A retired Maryland Natural Resources Police officer has filed suit against the department, alleging he was fired from his civilian employee position in retaliation for exercising his First Amendment rights.

Norris Paul Carey Jr., who retired from MNRP in 2013 after 26 years of service then began work in a civilian role in 2015, alleges a captain with the Internal Affairs Division of the agency pushed for his termination and defamed him, according to the complaint filed in U.S. District Court on Thursday.

Carey wrote two anonymous blog posts for Salisbury News in December 2016 and January 2017 alleging Captain Edward Johnson did not follow the department’s code of conduct and was “duplicitous in terms of his personal behavior and his investigation of fellow officers for alleged suspicions of misconduct.” The posts included Facebook posts allegedly made by Johnson.

An anonymous commenter Carey believes was Johnson subsequently commented on the January post, identified Carey as the poster and appeared to threaten his employment with the Department of Natural Resources, the lawsuit states. The comment was later deleted by the blog.

In the months following the blog posts’ publications, Johnson spoke with Carey’s employers at DNR and other officers about Carey as well as attempted to discredit him as a witness in a federal trial over the distribution of prize money at the 2016 White Marlin Open, culminating in a public Facebook post attacking Carey’s integrity, the lawsuit states.

“I think that in an ideal world, there would be no social media,” said Carey’s attorney, Robin R. Cockey of Cockey, Brennan & Maloney PC in Salisbury. “If I could pick my one lawyer’s wish for the world, it would be that there would be no Facebook, no Instagram (and) that people would just lay off this stuff, because it has turned into a fertile source for litigation.”

As a result of Johnson’s actions, Carey’s license to carry a firearm as a retired officer was revoked soon after he was certified. The captain handling the application made reference to confidential information about his employment with MNRP, which indicated he and Johnson spoke about him, according to the complaint.

Around that time, Carey also was preparing to testify as an expert witness in the White Marlin Open case. Carey administered the post-tournament polygraph tests, and Johnson emailed him in May asking about the timing of the trial.

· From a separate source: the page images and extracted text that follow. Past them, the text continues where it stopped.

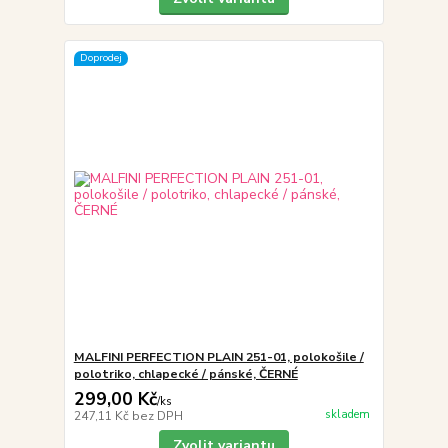
Doprodej
MALFINI PERFECTION PLAIN 251-01, polokošile /
polotriko, chlapecké / pánské, ČERNÉ
299,00 Kč
/
ks
skladem
247,11 Kč
bez DPH
Zvolit variantu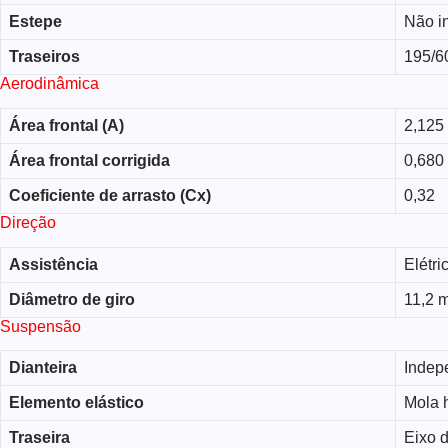
Estepe
Não i
Traseiros
195/6
Aerodinâmica
Área frontal (A)
2,125
Área frontal corrigida
0,680
Coeficiente de arrasto (Cx)
0,32
Direção
Assistência
Elétri
Diâmetro de giro
11,2 
Suspensão
Dianteira
Indep
Elemento elástico
Mola h
Traseira
Eixo d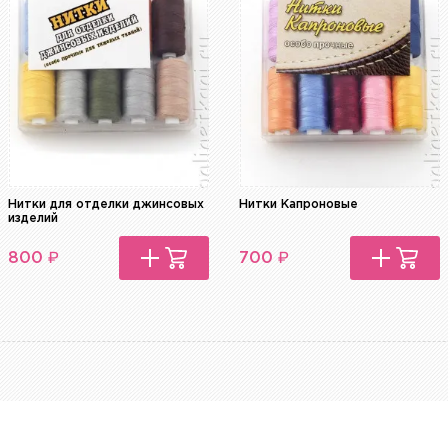
Нитки для отделки джинсовых
Нитки Капроновые
изделий
₽
₽
800
700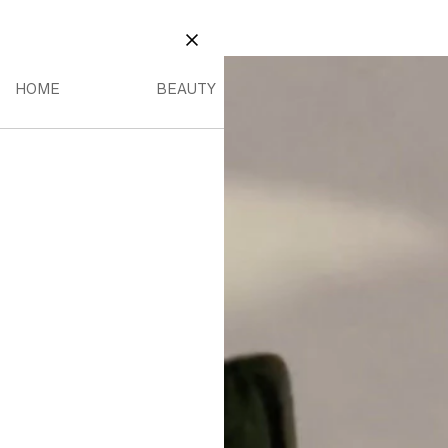
BEAUTY
 MENÚ
HOME MENÚ
BEAUTY MENÚ
CERRAR
HOME
BEAUTY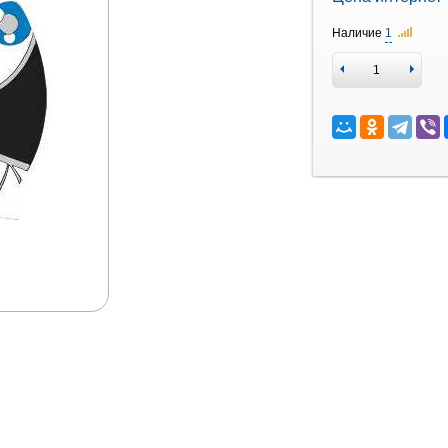
Наличие
1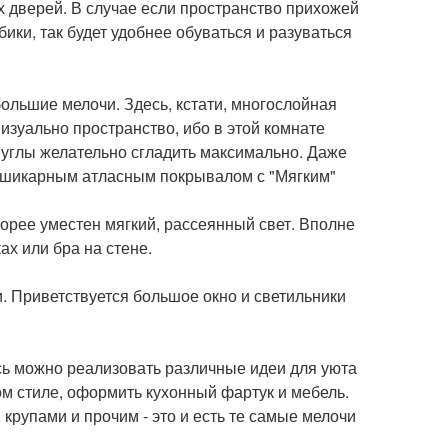
ых дверей. В случае если пространство прихожей
ики, так будет удобнее обуваться и разуваться
большие мелочи. Здесь, кстати, многослойная
изуально пространство, ибо в этой комнате
 углы желательно сгладить максимально. Даже
ее шикарным атласным покрывалом с "Мягким"
корее уместен мягкий, рассеянный свет. Вполне
ах или бра на стене.
и. Приветствуется большое окно и светильники
есь можно реализовать различные идеи для уюта
ом стиле, оформить кухонный фартук и мебель.
крупами и прочим - это и есть те самые мелочи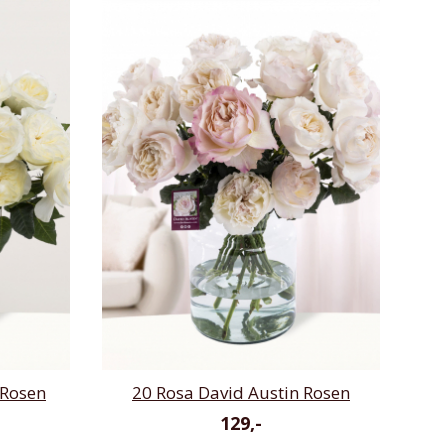
 Rosen
20 Rosa David Austin Rosen
129,-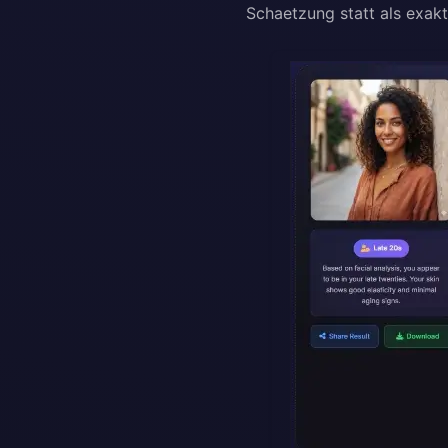
Schaetzung statt als exakt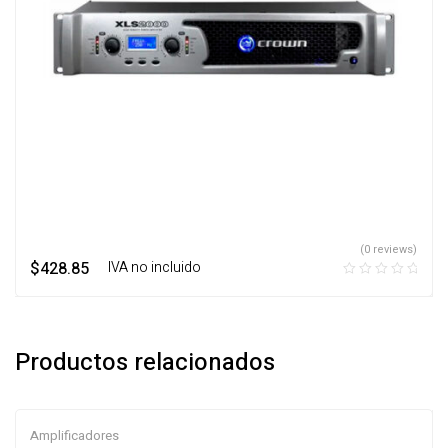
(0 reviews)
$
428.85
‎ ‎ ‎ IVA no incluido
Productos relacionados
Amplificadores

The trial was the subject of a post on Salisbury News, and an anonymous commenter claimed one of the polygraph examiners had “a less than stellar background and lacks integrity,” according to the complaint. Previously, an anonymous email was sent to the plaintiff’s legal team claiming to have “derogatory information” about Carey.

After Carey testified without incident, Johnson wrote on the White Marlin Open Facebook page that Carey “has the integrity of a lifer on death row,” according to the complaint.

Carey was fired by the DNR deputy secretary in without explanation and before his contract was set to expire, the complaint states. He alleges his firing was free speech retaliation for something done on his own time that did not interfere with the workplace, and Johnson and a second captain “used the prestige of their office to bring about Mr. Carey’s termination,” the lawsuit states.

Carey also alleges Johnson defamed him on the White Marlin Open Facebook page with the intent to injure his career.

A spokeswoman for the Maryland Office of the Attorney General declined to comment on the lawsuit Monday because it had not yet been received by attorneys.

The case is Norris Paul Carey Jr. v. Maryland Natural Resources Police et al., 1:18cv00162.